6. EQUAL SQUARES

A simple shape like the square tessellates the plane in a regular way, and we can obtain nice dissections by placing one such tessellation on top of another. In a tessellation of squares, the squares may be all the same size, or may occur in different sizes.





Problem S1. Dissect a square into 2 equal squares.

This problem is trivial (try it!), but we can use it to illustrate a new technique. At left is a portion of a tessellation of green 1-squares. Superimposed is a portion of a tessellation of red 2-squares. You can drag the red tessellation to various positions ((double) click on the red square, hold mouse button down and drag).
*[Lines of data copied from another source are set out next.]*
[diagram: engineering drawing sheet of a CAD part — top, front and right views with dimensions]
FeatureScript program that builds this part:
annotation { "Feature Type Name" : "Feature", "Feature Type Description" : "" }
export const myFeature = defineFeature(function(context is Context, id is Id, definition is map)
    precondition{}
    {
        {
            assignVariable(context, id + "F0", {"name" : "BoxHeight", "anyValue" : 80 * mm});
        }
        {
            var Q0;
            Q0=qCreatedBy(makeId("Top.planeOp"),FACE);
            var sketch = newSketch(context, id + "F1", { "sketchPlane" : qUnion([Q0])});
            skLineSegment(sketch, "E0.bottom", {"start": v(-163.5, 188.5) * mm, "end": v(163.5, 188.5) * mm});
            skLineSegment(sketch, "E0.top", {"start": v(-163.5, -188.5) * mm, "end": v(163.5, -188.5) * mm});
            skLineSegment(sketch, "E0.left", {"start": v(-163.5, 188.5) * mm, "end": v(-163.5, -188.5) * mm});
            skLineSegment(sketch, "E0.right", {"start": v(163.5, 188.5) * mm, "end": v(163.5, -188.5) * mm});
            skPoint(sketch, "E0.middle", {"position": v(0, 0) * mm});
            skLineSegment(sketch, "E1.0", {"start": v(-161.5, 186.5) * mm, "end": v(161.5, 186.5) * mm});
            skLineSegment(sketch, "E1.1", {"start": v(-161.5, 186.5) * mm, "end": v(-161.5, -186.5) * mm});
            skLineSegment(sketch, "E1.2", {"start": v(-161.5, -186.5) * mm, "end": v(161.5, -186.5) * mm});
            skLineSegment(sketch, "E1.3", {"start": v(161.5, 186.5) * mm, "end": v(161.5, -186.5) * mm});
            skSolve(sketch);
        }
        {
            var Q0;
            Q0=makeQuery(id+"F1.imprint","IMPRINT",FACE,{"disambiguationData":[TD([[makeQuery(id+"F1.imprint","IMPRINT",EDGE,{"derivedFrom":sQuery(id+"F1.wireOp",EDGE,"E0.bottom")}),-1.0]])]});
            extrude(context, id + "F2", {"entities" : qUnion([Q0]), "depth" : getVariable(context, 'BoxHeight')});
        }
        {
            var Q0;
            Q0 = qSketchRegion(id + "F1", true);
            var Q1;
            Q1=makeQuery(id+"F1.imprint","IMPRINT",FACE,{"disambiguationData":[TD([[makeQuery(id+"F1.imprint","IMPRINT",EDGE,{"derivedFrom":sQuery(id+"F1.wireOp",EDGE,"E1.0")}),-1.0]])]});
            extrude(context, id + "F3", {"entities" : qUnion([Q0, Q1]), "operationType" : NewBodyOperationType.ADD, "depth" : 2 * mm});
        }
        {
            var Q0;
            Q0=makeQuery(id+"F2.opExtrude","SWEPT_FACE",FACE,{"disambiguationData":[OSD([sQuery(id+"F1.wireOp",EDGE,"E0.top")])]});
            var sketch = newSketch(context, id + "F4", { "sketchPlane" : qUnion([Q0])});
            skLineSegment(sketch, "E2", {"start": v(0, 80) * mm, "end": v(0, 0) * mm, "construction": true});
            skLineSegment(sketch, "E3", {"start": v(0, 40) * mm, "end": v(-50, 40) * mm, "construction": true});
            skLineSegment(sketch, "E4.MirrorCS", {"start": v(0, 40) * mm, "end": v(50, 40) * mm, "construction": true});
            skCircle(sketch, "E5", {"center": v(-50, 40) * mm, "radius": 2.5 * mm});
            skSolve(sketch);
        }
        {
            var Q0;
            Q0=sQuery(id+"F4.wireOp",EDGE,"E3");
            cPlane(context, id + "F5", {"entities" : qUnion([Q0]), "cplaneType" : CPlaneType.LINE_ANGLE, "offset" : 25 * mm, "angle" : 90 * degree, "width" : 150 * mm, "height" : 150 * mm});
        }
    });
Any position solves the above problem, but some positions give more simple or economical solutions. Here are two solutions showing the two resulting green squares: one a 4-piece dissection, the other a 5-piece. You might experiment to find a nice 6-piece solution.

In terms of area, this is a problem with 1-squares and 2-squares. However, the grids are nicely related too. This suggests the existence of other problems of this type.

Problem S2. (a) Dissect a square into 10 equal squares. (Abu'l-Wafa)
                        (b) Dissect 5 equal squares into 2 equal squares.

To carry out Part (a) we superimpose on the tessellation of green 1-squares, a red square grid of side length 10. A ‘nice’ solution is when the vertices of the red square lie on green lattice grid points. We then get a 16 piece dissection of the red square into 10 green squares, including 4 unbroken central squares.

Part (b) is more tricky. We use a red grid of half the size, but with the same orientation. If the green squares have area 1, what is the area of a red square? Place the red grid so that the central point lies at the centre of a green square. Now compare the 5-square green cross with two adjacent red squares. You should get a 12 piece dissection of one to the other. In this solution figure, notice that the 6 red pieces outside the green cross fit exactly onto the portion of the green cross outside the two shaded red squares.